> [DOCUMENTO]
══════════════════════════════

SENTIRES

Autor:    Julián Silva Puentes

Julián Silva Puentes


MÍSTER ROGERS


 

Confieso que después de ver la película A beautiful Day in the Neighborhood, protagonizada por Tom Hanks, quise ser más como Míster Rogers y menos como yo mismo. Quise interesarme en las personas de todas las razas y religiones y decirles en la cara lo que necesitan escuchar para ayudarles a salir de una de esas malas rachas que parecieran no van a terminar jamás. Quise caminar por la calle y decir “¿cómo estás, amigo?” a un extraño, para ofrecerle una sonrisa y tal vez la respuesta a todos sus problemas sin esperar nada a cambio, ni siquiera uno de esos insultos tan recurrentes en esta ciudad llena de alaridos, lluvia y frío que es Bogotá.

 

El escritor Tom Junod nos cuenta en su artículo Can you say hero (Esquire magazine, 01 de noviembre de 1998), sobre el cual se basó la película A beautiful Day in the Neighborhood, que en cierta ocasión Míster Rogers visitó a un fan de su show, un niño con parálisis cerebral, y ante la sorpresa del niño, Míster Rogers le pidió que rezara por él. A partir de ese momento, el niño, quien antes de conocer a Míster Rogers le decía a su madre lo mucho que deseaba morirse, mantuvo a Míster Rogers en sus plegarias y dejó de hablar de la muerte, porque pensaba que si Míster Rogers quería a un niño, Dios debía quererlo a él también.

 

El show de Míster Rogers Neighborhood se transmitió desde 1968 hasta 2001 en USA.

 

En esta parte de América en donde vivo a principios de los 90 había un programa de televisión peruano para niños protagonizado por modelos en shorts y botas rodilleras que bailaban al ritmo de una canción acerca de nubes, haces de luz y cometas. También había un show en donde un hombre adulto hablaba con voz de niño y otro de un payaso bastante triste llamado Mickey el payaso; el primero era mexicano, el segundo, colombiano.

══════════════════════════════

> [DATOS GUARDADOS]

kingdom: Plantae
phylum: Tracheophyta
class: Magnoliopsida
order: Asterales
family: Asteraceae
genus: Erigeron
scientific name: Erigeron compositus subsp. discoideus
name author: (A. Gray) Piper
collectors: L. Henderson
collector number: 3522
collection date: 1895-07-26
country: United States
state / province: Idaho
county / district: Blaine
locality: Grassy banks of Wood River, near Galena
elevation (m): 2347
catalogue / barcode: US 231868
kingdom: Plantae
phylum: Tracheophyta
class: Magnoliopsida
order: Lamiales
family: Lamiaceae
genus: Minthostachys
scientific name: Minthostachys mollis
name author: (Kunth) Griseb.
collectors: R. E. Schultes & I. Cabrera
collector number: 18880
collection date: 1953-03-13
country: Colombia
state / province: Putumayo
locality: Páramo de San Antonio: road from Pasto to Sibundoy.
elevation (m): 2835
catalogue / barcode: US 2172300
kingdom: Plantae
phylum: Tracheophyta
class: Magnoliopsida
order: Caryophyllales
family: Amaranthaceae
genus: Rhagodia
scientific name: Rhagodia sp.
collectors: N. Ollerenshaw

══════════════════════════════

> [LISTA DE TAREAS]
**A)** Edita la parte del texto sobre Míster Rogers que empieza con las palabras "El escritor Tom" y termina con "a él también.". Cambia "plegarias" por "oraciones".
**B)** Retoma el texto sobre Míster Rogers y sigue escribiéndolo desde donde se detiene.
El listado no tiene nada que ver con esto.

> [RESPUESTAS POR TAREA]
**A)**
El escritor Tom Junod nos cuenta en su artículo Can you say hero (Esquire magazine, 01 de noviembre de 1998), sobre el cual se basó la película A beautiful Day in the Neighborhood, que en cierta ocasión Míster Rogers visitó a un fan de su show, un niño con parálisis cerebral, y ante la sorpresa del niño, Míster Rogers le pidió que rezara por él. A partir de ese momento, el niño, quien antes de conocer a Míster Rogers le decía a su madre lo mucho que deseaba morirse, mantuvo a Míster Rogers en sus oraciones y dejó de hablar de la muerte, porque pensaba que si Míster Rogers quería a un niño, Dios debía quererlo a él también.

**B)**
 

Al igual que Mickey el payaso, también yo soy colombiano. Tengo 40 años de edad y hace mucho dejé de ser un niño.

 

Hace muchos años, cuando no había dejado de ser niño, veía en la televisión al hombre con voz de niño y al payaso triste también. A las presentadoras peruanas las veía de muy buena gana, porque eran hermosas y vestían shorts y botas rodilleras.

 

Los sábados encendía el televisor temprano en la mañana en el cuarto de mi madre y allí estaban ellas. “Todo estará bien”, decían. Y entonces todo estaba bien. Ellas sonreían, saltaban, ponían dibujos animados y seguían cantando. “Todo está bien mamá”, le decía yo a mi madre cada vez que la veía triste.

 

Después de algún tiempo no todo estuvo bien para una de las chicas peruanas de la TV.  Cierto sábado en la mañana, la más hermosa de ellas, con sus 21, puso un revólver en su cabeza y disparó.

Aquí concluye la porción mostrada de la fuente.